_TASK_:
Apart from the pictures, every part of the records below gets retyped exactly.

[Document understanding data]
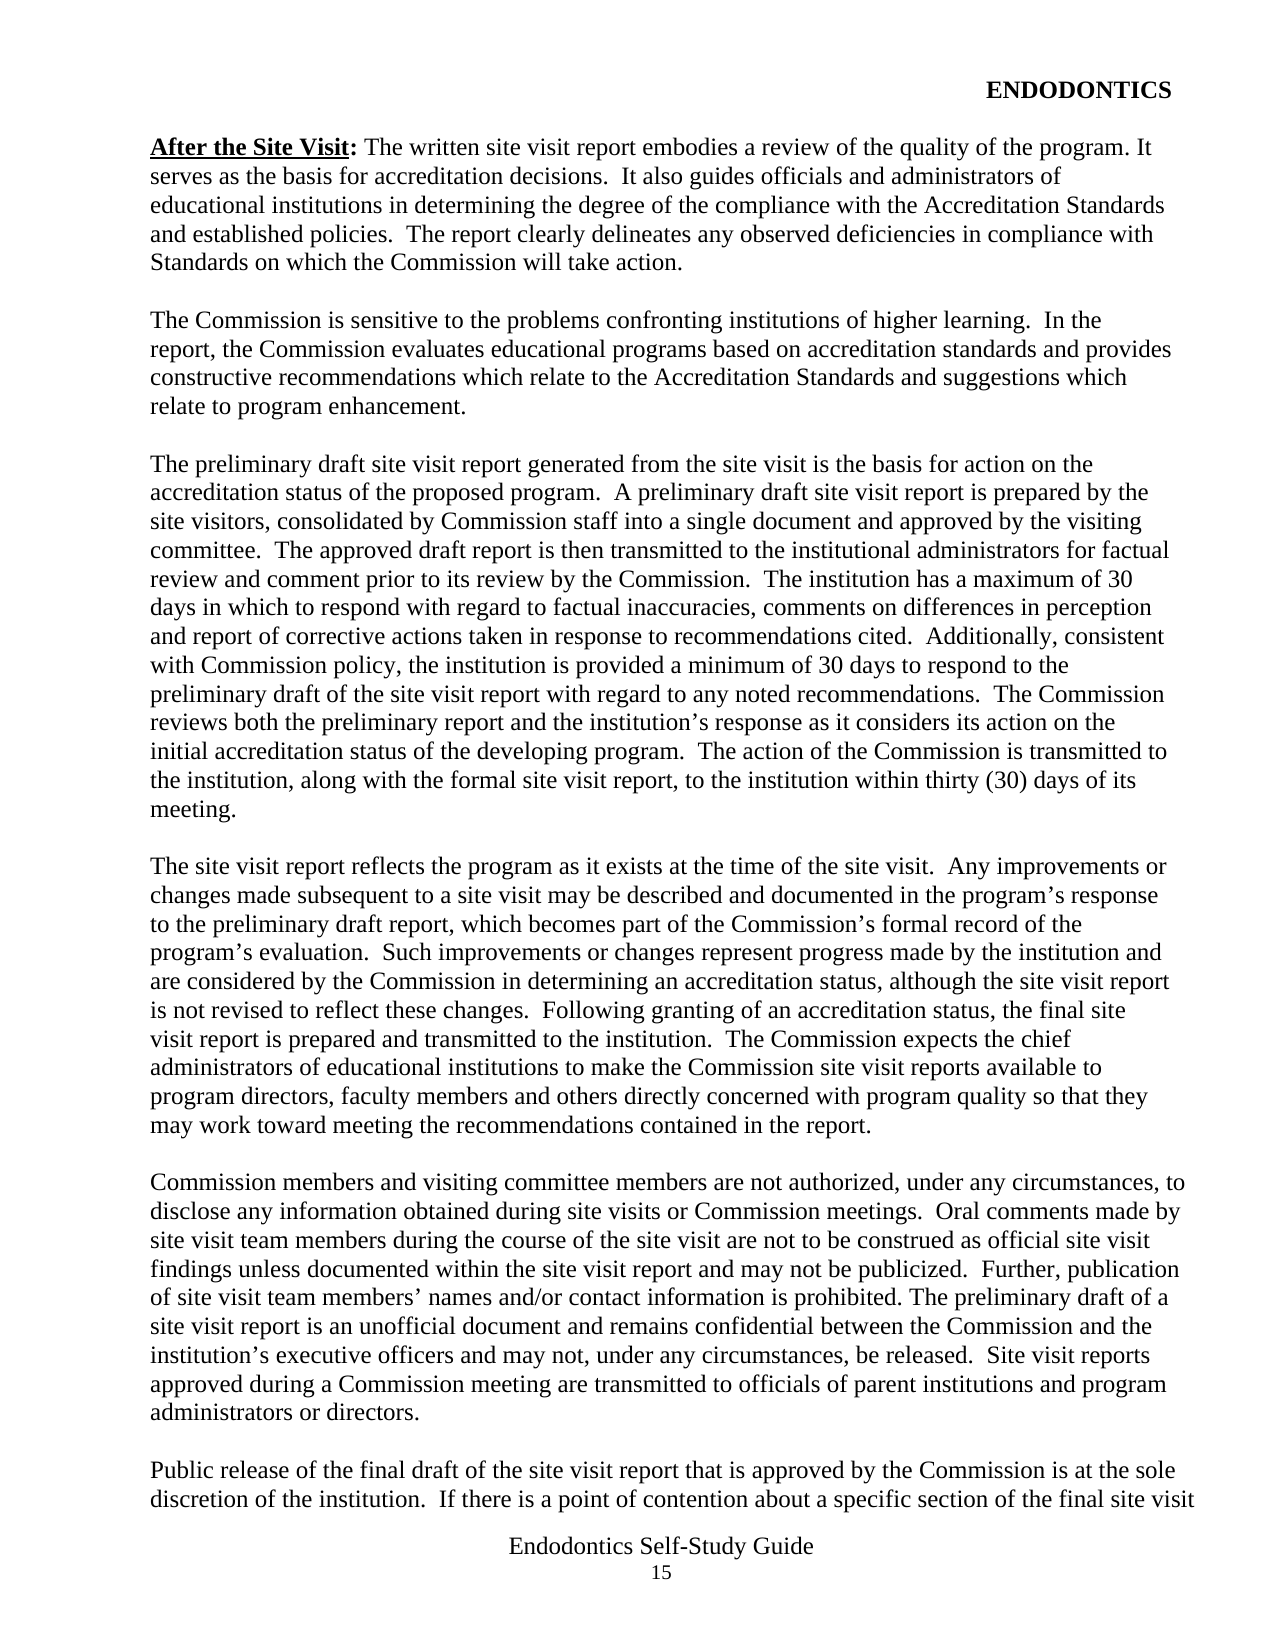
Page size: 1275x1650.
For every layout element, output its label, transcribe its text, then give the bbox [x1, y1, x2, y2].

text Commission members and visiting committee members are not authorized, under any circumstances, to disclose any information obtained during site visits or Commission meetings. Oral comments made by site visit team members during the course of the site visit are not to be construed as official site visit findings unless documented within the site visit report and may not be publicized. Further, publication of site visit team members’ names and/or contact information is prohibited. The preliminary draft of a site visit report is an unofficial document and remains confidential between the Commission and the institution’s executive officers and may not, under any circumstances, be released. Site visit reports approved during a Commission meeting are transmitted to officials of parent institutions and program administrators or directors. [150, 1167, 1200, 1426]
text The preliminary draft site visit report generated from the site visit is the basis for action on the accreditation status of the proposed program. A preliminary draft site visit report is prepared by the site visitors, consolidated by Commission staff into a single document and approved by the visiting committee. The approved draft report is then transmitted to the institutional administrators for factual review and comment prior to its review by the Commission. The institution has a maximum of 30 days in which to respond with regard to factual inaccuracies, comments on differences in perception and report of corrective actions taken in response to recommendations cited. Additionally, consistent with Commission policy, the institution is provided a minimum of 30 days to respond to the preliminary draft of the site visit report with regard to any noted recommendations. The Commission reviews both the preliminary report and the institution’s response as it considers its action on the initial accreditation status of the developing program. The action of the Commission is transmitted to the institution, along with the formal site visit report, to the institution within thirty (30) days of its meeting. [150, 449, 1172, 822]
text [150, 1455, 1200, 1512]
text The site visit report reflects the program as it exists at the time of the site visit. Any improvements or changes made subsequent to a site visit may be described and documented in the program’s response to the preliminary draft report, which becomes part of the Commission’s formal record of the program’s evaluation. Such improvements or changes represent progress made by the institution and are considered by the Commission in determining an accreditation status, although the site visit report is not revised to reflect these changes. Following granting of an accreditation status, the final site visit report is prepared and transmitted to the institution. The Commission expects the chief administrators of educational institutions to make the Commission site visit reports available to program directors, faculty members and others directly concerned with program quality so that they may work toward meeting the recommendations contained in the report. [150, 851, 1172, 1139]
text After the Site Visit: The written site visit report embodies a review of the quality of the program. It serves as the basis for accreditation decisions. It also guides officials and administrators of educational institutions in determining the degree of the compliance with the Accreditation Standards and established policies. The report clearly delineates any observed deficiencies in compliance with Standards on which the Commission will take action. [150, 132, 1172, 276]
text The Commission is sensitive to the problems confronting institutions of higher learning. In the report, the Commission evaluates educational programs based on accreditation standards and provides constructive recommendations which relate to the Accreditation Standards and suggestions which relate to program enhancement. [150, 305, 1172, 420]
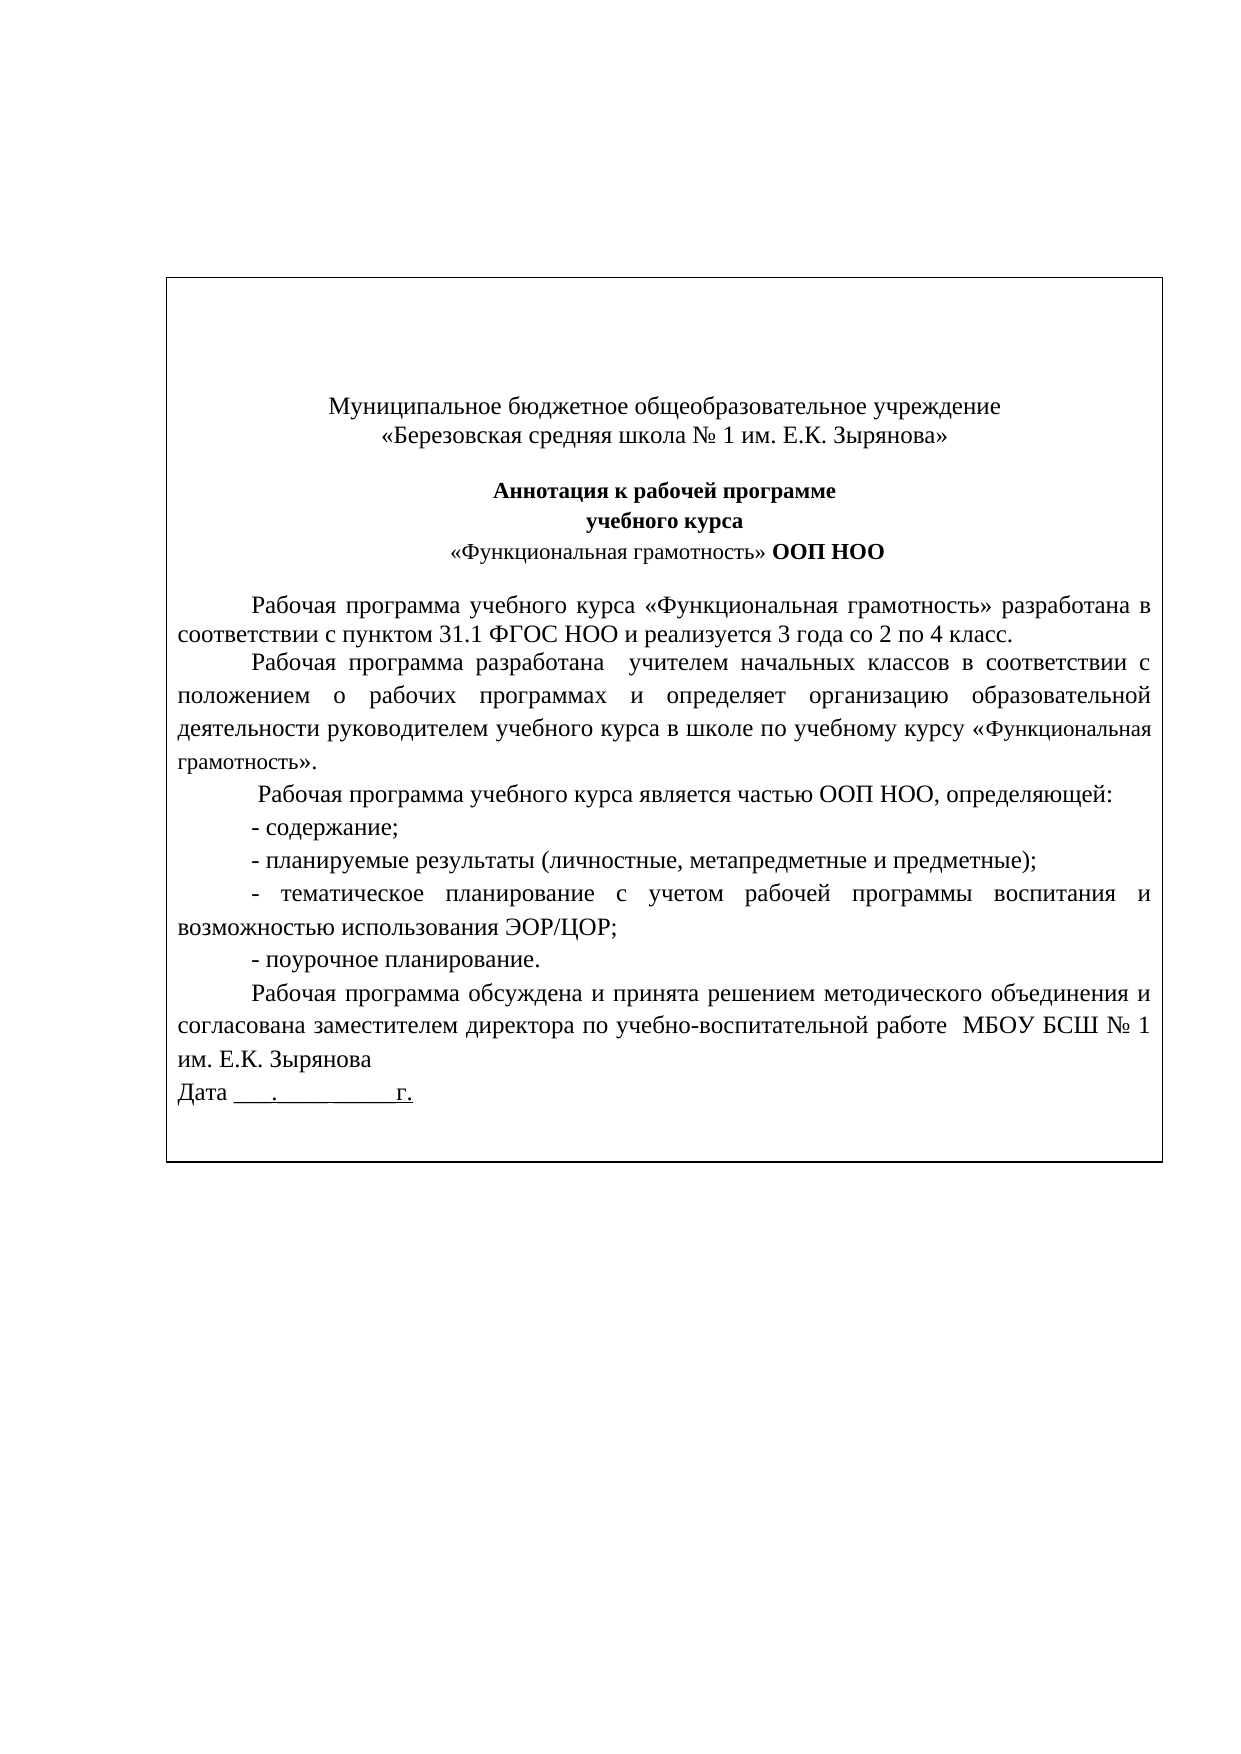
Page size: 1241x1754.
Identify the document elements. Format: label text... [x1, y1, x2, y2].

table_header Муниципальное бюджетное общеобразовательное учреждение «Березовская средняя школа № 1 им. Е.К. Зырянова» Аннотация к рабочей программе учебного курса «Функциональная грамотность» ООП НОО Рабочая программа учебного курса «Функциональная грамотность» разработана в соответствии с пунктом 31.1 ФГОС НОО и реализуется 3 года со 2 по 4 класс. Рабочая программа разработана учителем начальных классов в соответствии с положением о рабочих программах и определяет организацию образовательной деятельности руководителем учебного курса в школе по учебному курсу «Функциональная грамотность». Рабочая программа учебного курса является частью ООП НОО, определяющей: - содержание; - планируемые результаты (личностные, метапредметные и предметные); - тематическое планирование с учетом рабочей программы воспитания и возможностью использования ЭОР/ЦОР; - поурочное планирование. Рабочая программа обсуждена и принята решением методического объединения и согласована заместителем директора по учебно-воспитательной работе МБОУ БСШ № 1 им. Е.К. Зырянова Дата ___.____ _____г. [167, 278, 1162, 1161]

_REPLY TO THE TASK_:
Page size: 1275x1650.
For every layout element, output its label, transcribe its text, then give the bbox [x1, y1, x2, y2].

text Commission members and visiting committee members are not authorized, under any circumstances, to disclose any information obtained during site visits or Commission meetings. Oral comments made by site visit team members during the course of the site visit are not to be construed as official site visit findings unless documented within the site visit report and may not be publicized. Further, publication of site visit team members’ names and/or contact information is prohibited. The preliminary draft of a site visit report is an unofficial document and remains confidential between the Commission and the institution’s executive officers and may not, under any circumstances, be released. Site visit reports approved during a Commission meeting are transmitted to officials of parent institutions and program administrators or directors. [150, 1167, 1200, 1426]
text The preliminary draft site visit report generated from the site visit is the basis for action on the accreditation status of the proposed program. A preliminary draft site visit report is prepared by the site visitors, consolidated by Commission staff into a single document and approved by the visiting committee. The approved draft report is then transmitted to the institutional administrators for factual review and comment prior to its review by the Commission. The institution has a maximum of 30 days in which to respond with regard to factual inaccuracies, comments on differences in perception and report of corrective actions taken in response to recommendations cited. Additionally, consistent with Commission policy, the institution is provided a minimum of 30 days to respond to the preliminary draft of the site visit report with regard to any noted recommendations. The Commission reviews both the preliminary report and the institution’s response as it considers its action on the initial accreditation status of the developing program. The action of the Commission is transmitted to the institution, along with the formal site visit report, to the institution within thirty (30) days of its meeting. [150, 449, 1172, 822]
text [150, 1455, 1200, 1512]
text The site visit report reflects the program as it exists at the time of the site visit. Any improvements or changes made subsequent to a site visit may be described and documented in the program’s response to the preliminary draft report, which becomes part of the Commission’s formal record of the program’s evaluation. Such improvements or changes represent progress made by the institution and are considered by the Commission in determining an accreditation status, although the site visit report is not revised to reflect these changes. Following granting of an accreditation status, the final site visit report is prepared and transmitted to the institution. The Commission expects the chief administrators of educational institutions to make the Commission site visit reports available to program directors, faculty members and others directly concerned with program quality so that they may work toward meeting the recommendations contained in the report. [150, 851, 1172, 1139]
text After the Site Visit: The written site visit report embodies a review of the quality of the program. It serves as the basis for accreditation decisions. It also guides officials and administrators of educational institutions in determining the degree of the compliance with the Accreditation Standards and established policies. The report clearly delineates any observed deficiencies in compliance with Standards on which the Commission will take action. [150, 132, 1172, 276]
text The Commission is sensitive to the problems confronting institutions of higher learning. In the report, the Commission evaluates educational programs based on accreditation standards and provides constructive recommendations which relate to the Accreditation Standards and suggestions which relate to program enhancement. [150, 305, 1172, 420]
Page size: 1241x1754.
Identify the document elements. Format: label text... [x1, y1, x2, y2].

table_header Муниципальное бюджетное общеобразовательное учреждение «Березовская средняя школа № 1 им. Е.К. Зырянова» Аннотация к рабочей программе учебного курса «Функциональная грамотность» ООП НОО Рабочая программа учебного курса «Функциональная грамотность» разработана в соответствии с пунктом 31.1 ФГОС НОО и реализуется 3 года со 2 по 4 класс. Рабочая программа разработана учителем начальных классов в соответствии с положением о рабочих программах и определяет организацию образовательной деятельности руководителем учебного курса в школе по учебному курсу «Функциональная грамотность». Рабочая программа учебного курса является частью ООП НОО, определяющей: - содержание; - планируемые результаты (личностные, метапредметные и предметные); - тематическое планирование с учетом рабочей программы воспитания и возможностью использования ЭОР/ЦОР; - поурочное планирование. Рабочая программа обсуждена и принята решением методического объединения и согласована заместителем директора по учебно-воспитательной работе МБОУ БСШ № 1 им. Е.К. Зырянова Дата ___.____ _____г. [167, 278, 1162, 1161]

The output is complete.